Trump also made the pledge during the campaign for the 2024 election that he won but analysts dismissed it at the time saying that such a step required congressional approval.
Lawmakers from both the Democratic and Republican Parties have raised concerns about high rates and have called for those to be addressed. Republicans currently hold a narrow majority in both the Senate ‌and the House ‌of Representatives.
There have been some legislative efforts in Congress ‌to pursue ⁠such ​a proposal ‌but they are yet to become law and in his post Trump did not offer explicit support to any specific bill.
Opposition lawmakers have criticized Trump, a Republican, for not having delivered on his campaign pledge.
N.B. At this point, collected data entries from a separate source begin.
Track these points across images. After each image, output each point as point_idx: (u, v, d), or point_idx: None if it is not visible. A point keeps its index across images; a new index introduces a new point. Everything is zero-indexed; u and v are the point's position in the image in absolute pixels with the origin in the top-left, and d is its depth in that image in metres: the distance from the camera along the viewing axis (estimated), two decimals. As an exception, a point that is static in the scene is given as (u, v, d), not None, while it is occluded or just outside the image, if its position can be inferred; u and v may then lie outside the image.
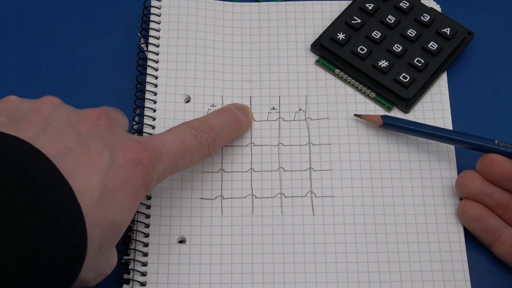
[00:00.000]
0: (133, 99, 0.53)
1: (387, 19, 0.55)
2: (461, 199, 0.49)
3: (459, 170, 0.50)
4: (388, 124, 0.51)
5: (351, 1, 0.57)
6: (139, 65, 0.55)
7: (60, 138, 0.40)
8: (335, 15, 0.57)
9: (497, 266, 0.48)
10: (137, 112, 0.53)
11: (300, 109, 0.53)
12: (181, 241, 0.48)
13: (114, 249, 0.43)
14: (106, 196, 0.40)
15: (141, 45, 0.56)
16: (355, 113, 0.53)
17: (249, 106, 0.53)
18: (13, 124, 0.41)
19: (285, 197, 0.50)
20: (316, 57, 0.55)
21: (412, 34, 0.55)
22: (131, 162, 0.42)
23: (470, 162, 0.50)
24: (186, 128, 0.47)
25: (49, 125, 0.41)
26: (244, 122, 0.51)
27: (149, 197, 0.49)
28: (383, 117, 0.51)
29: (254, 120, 0.53)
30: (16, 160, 0.36)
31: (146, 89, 0.53)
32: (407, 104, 0.53)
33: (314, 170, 0.51)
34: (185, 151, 0.45)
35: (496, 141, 0.48)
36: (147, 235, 0.48)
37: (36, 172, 0.36)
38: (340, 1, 0.57)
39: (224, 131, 0.49)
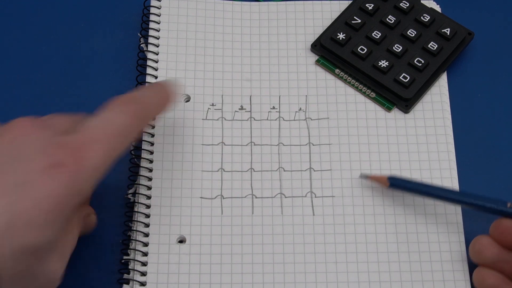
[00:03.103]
0: (133, 99, 0.53)
1: (387, 19, 0.55)
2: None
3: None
4: (396, 185, 0.49)
5: (351, 1, 0.57)
6: (139, 65, 0.55)
7: None
8: (335, 15, 0.57)
9: (497, 266, 0.48)
10: (137, 112, 0.53)
11: (300, 109, 0.53)
12: (181, 241, 0.48)
13: (52, 262, 0.39)
14: (15, 221, 0.36)
15: (141, 45, 0.56)
16: (361, 172, 0.51)
17: (250, 106, 0.53)
18: None
19: (285, 197, 0.50)
20: (316, 57, 0.55)
21: (412, 34, 0.55)
22: (48, 170, 0.37)
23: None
24: (111, 107, 0.43)
25: None
26: (171, 93, 0.47)
27: (148, 197, 0.49)
28: (390, 179, 0.49)
29: (254, 120, 0.53)
30: None
31: (146, 89, 0.53)
32: (407, 104, 0.53)
33: (314, 170, 0.51)
34: (116, 131, 0.41)
35: (509, 204, 0.46)
36: (146, 235, 0.48)
37: None
38: (340, 1, 0.58)
39: (150, 100, 0.45)
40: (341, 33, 0.55)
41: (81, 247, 0.49)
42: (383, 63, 0.54)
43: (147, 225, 0.49)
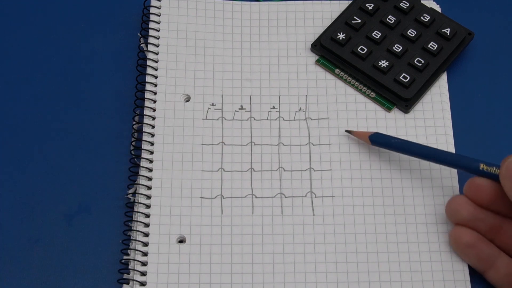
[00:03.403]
0: (133, 99, 0.53)
1: (387, 19, 0.55)
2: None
3: (458, 172, 0.50)
4: (377, 142, 0.50)
5: (351, 1, 0.57)
6: (139, 65, 0.55)
7: None
8: (335, 15, 0.57)
9: (497, 266, 0.48)
10: (137, 112, 0.53)
11: (300, 109, 0.53)
12: (181, 241, 0.48)
13: None
14: None
15: (141, 45, 0.56)
16: (347, 129, 0.52)
17: (250, 106, 0.53)
18: None
19: (285, 197, 0.50)
20: (316, 57, 0.55)
21: (412, 34, 0.55)
22: None
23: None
24: None
25: None
26: None
27: (148, 197, 0.49)
28: (371, 136, 0.50)
29: (254, 119, 0.53)
30: None
31: (146, 89, 0.53)
32: (407, 104, 0.53)
33: (314, 170, 0.51)
34: None
35: (481, 166, 0.46)
36: (146, 235, 0.48)
37: None
38: (340, 1, 0.58)
39: None
40: (341, 33, 0.55)
41: (81, 247, 0.49)
42: (383, 63, 0.54)
43: (147, 225, 0.48)
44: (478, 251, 0.46)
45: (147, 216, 0.49)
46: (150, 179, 0.50)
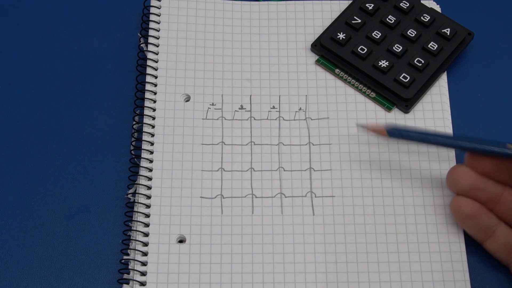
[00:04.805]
0: (133, 99, 0.53)
1: (387, 19, 0.55)
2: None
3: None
4: (395, 135, 0.48)
5: (351, 1, 0.57)
6: (139, 65, 0.55)
7: None
8: (335, 15, 0.57)
9: (497, 266, 0.48)
10: (137, 112, 0.53)
11: (300, 109, 0.53)
12: (181, 241, 0.48)
13: None
14: None
15: (141, 45, 0.56)
16: (358, 122, 0.51)
17: (250, 106, 0.53)
18: None
19: (285, 197, 0.50)
20: (316, 57, 0.55)
21: (412, 34, 0.55)
22: None
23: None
24: None
25: None
26: None
27: (148, 197, 0.49)
28: (389, 130, 0.48)
29: (254, 119, 0.53)
30: None
31: (146, 89, 0.53)
32: (407, 104, 0.53)
33: (314, 170, 0.51)
34: None
35: (508, 145, 0.46)
36: (146, 235, 0.48)
37: None
38: (340, 1, 0.58)
39: None
40: (341, 33, 0.55)
41: (81, 247, 0.49)
42: (383, 63, 0.54)
43: (147, 225, 0.48)
44: (478, 221, 0.47)
45: (147, 216, 0.49)
46: (150, 179, 0.50)
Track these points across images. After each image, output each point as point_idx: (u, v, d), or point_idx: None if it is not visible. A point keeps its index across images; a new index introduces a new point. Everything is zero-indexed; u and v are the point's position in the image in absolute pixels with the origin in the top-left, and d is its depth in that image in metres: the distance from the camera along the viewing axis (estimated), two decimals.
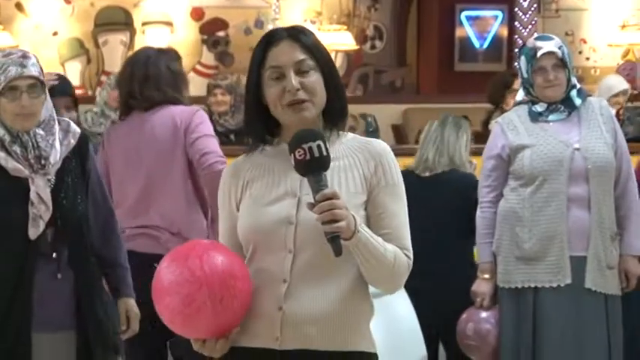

“Effective January 20, 2026, I, as President of the United States, am calling for a one year cap on Credit Card Interest Rates of 10 percent,” Trump wrote on Truth Social, without providing more details.
“Please be informed that we will no longer let the American Public be ‘ripped off’ by Credit Card Companies,” Trump added.
The ⁠White House did not immediately respond to a request for comment on details of the call from Trump, but said on ‌social media without elaborating that the president was capping the rates.
Some ‍major US banks and credit card issuers ‍like American Express, Capital One Financial Corp, JPMorgan , Citigroup and Bank of America did not immediately respond ‍to a request for comment.
US Senator Bernie Sanders, a fierce Trump critic, and Senator Josh Hawley, who belongs to Trump’s Republican Party, have previously introduced bipartisan legislation aimed at capping credit card interest rates at 10 percent for five years. This bill explicitly directs credit card companies to limit rates ​as part of broader consumer relief legislation.
Democratic US Representative Alexandria Ocasio-Cortez and Republican Congresswoman Anna Paulina Luna have also introduced a House of Representatives bill to cap credit card ⁠interest rates at 10 percent, reflecting cross-aisle interest in addressing high rates.
Billionaire fund manager Bill Ackman, who endorsed Trump in the last elections, said the US president’s call was a “mistake.”
“This is a mistake,” Ackman wrote on X.
“Without being able to charge rates adequate enough to cover losses and earn an adequate return on equity, credit card lenders will cancel cards for millions of consumers who will have to turn to loan sharks for credit at rates higher than and on terms inferior to what they previously paid.”
Last year, the Trump administration moved to scrap a credit card late fee rule from the era of former President Joe Biden.
The Trump administration had asked a federal court to throw out a regulation capping credit card late fees at $8, saying it agreed with business and banking groups that alleged the rule was ‌illegal. A federal judge subsequently threw out the rule.